Technology
Can Fisker Ocean deliver on its vision of a cheap Tesla alternative?
If the Tesla Model 3 trajectory is any indicator, Fisker Ocean reservation holders will need to give the dream of a $37,499 electric SUV (complete with all the bells and whistles) a few more years.
Before the Model 3 successfully made it to more than 220,000 owners last year, Tesla struggled to hit even 2,000 cars produced a week by mid-2018. Remember CEO Elon Musk’s production hell? Building the car at scale and offering one of the first “affordable” all-electric cars took years. That car was originally announced in 2016. Talk about a long wait.
Now, there’s another hot EV from a small, U.S.-based carmaker on the scene, promising similar electric wonders without the bloated costs — and as soon as 2022: the Fisker Ocean. Reservations for this all-electric SUV doubled in the past week and currently number in the thousands in regions across North America and Europe.
The excitement bubbled up at CES where the Fisker Ocean made its debut with an impressive (and sustainability-focused) vehicle promising a comfortable, spacious, battery-powered ride for under $40,000. But the devil’s in the details: Fisker’s been mum on where the car will be made and where the batteries that give the car its 250- to 300-mile range are coming from.
That pesky battery, which is the lifeblood of an electric vehicle, could get in the way. William Crockett, a VP at electronics materials company Tanaka Precious Metals, is wary about securing a battery supply so quickly and for so many vehicles. “You can probably count on one or two hands the viable battery guys out there,” he said on a recent phone call.
Some carmakers are getting into their own battery production since sourcing is constrained and mostly relegated to Asia. “The battery supply is tough here in the U.S.,” Crockett said. Volkswagen’s electric vehicle and battery pack factory in Tennessee is supposed to expedite the German automaker’s growing line of EVs. And Tesla even built its own “gigafactories” for battery production.
When it comes to batteries and the raw materials needed to make them, it’s the cobalt — not the lithium— that’s hard to come by. Especially sourcing “clean” or conflict-free cobalt that’s not mined in the Democratic Republic of Congo. For bigger shops like Ford with its upcoming electric Mustang Mach-E, finding suppliers and making a car — even an EV — is a logistics scenario where the kinks are mostly worked out. For a small, independent outfit without its own battery production, like Fisker, going mass-market is more of a hurdle and harder to control. All this will likely lead to delays and slowdowns for the Tesla rival or, potentially, a more expensive production process.

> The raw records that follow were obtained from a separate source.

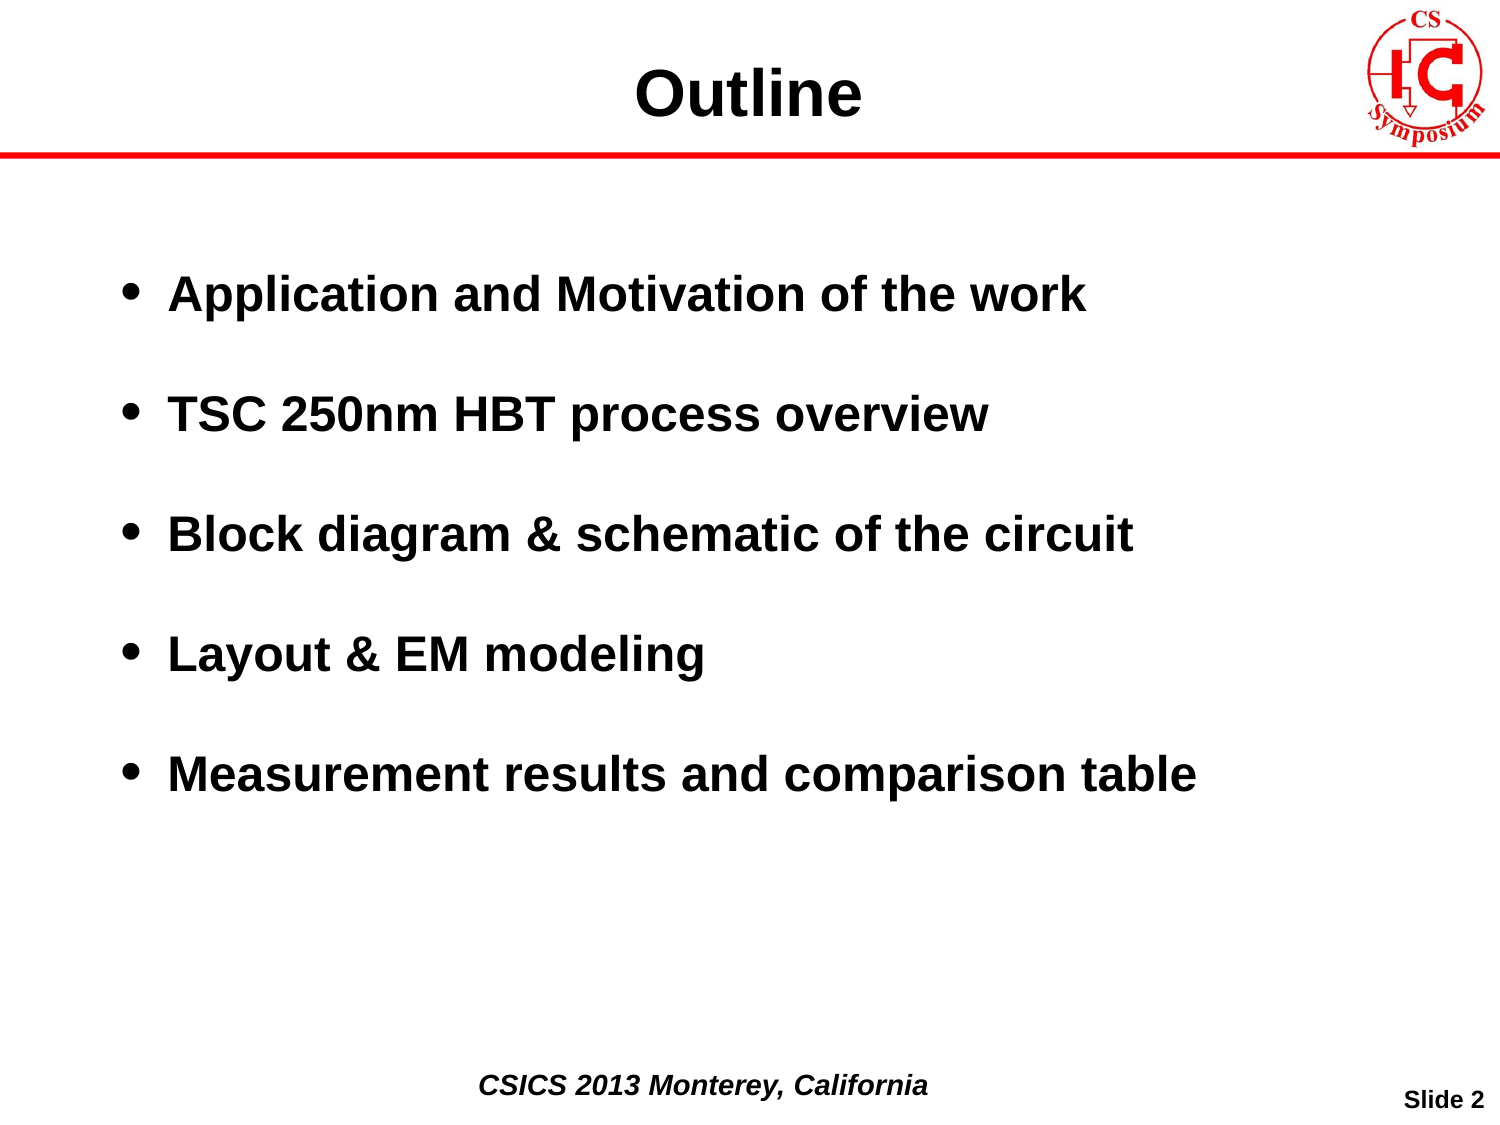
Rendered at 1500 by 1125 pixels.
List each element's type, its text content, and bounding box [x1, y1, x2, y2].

text_box Application and Motivation of the work TSC 250nm HBT process overview Block diagram & schematic of the circuit Layout & EM modeling Measurement results and comparison table [105, 193, 1415, 809]
picture [1352, 0, 1500, 150]
slide_number Slide 2 [1187, 1071, 1500, 1125]
title Outline [223, 41, 1275, 154]
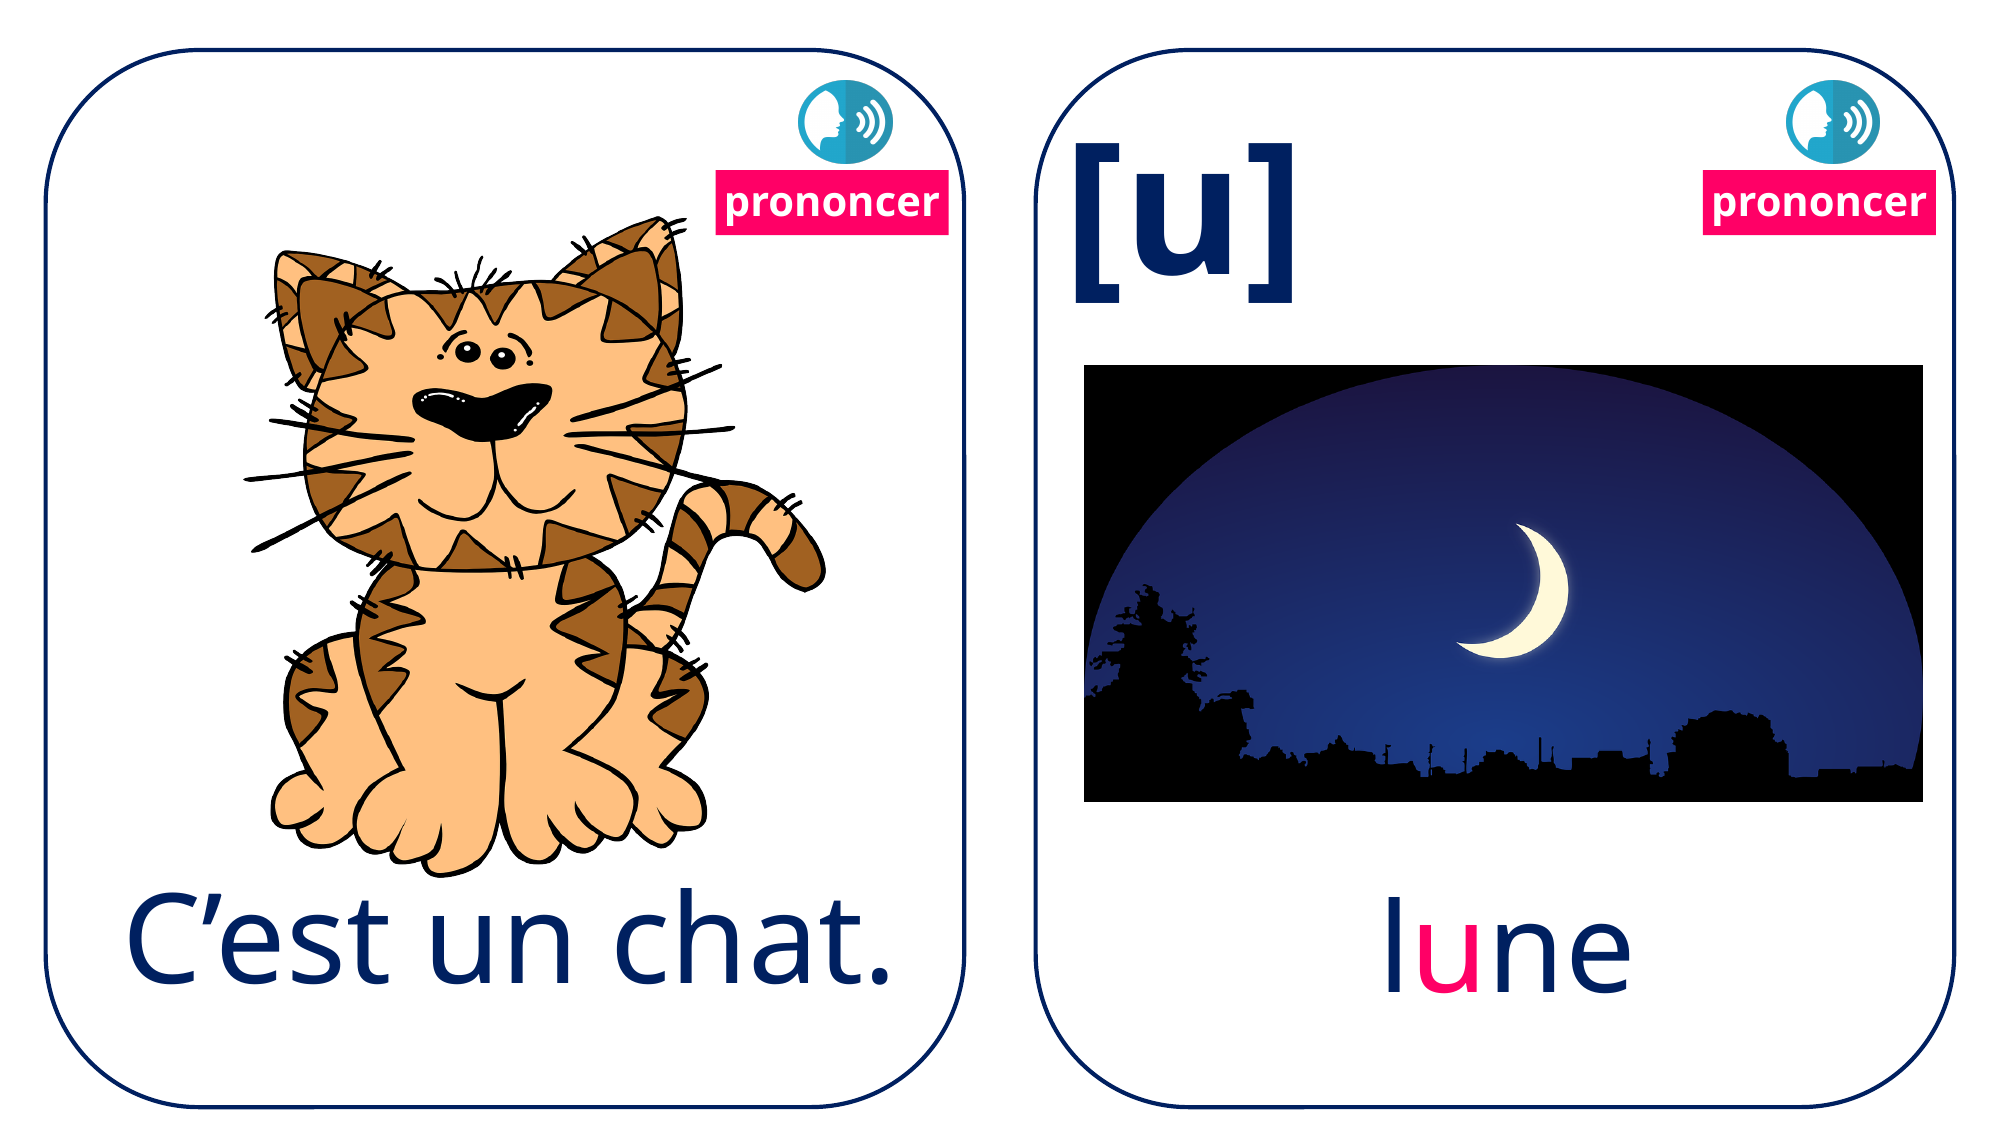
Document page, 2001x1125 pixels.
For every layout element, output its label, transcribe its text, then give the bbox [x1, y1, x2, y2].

text_box C’est un chat. [47, 851, 973, 1017]
picture [1083, 364, 1924, 802]
text_box [43, 47, 967, 987]
text_box [56, 1017, 953, 1110]
picture [243, 215, 826, 878]
text_box [1033, 47, 1957, 1110]
text_box prononcer [715, 170, 949, 236]
text_box [u] [1048, 83, 1399, 387]
picture [798, 80, 893, 165]
text_box lune [1162, 860, 1852, 1025]
picture [1785, 80, 1880, 165]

And yet, Fisker founder Henrik Fisker is confident that first deliveries will arrive by 2022 for most orders. During CES, Fisker told me the goal was to reach 1 million vehicles made. This is not intended to be a speciality car. “It will ultimately be a high-volume vehicle,” he said. That’s a first for Fisker, whose previous luxury electric sports cars and sedans failed.
It’s that similar refrain we heard from Musk who, for more than three years, promised a long-range EV priced at $35,000. Fisker’s CEO acknowledged the difficulties and longer timelines required for ramping up production of a new vehicle at a modest price point, but he’s confident the Ocean — with its compact SUV size, all-wheel drive capability, 0 to 60 mph in three seconds, California-mode nine-open-windows design, and advanced heads-up display with karaoke — will become a mainstream car purchase.
“It’s about having fun and utility at the same time,” he said. It just might take a while.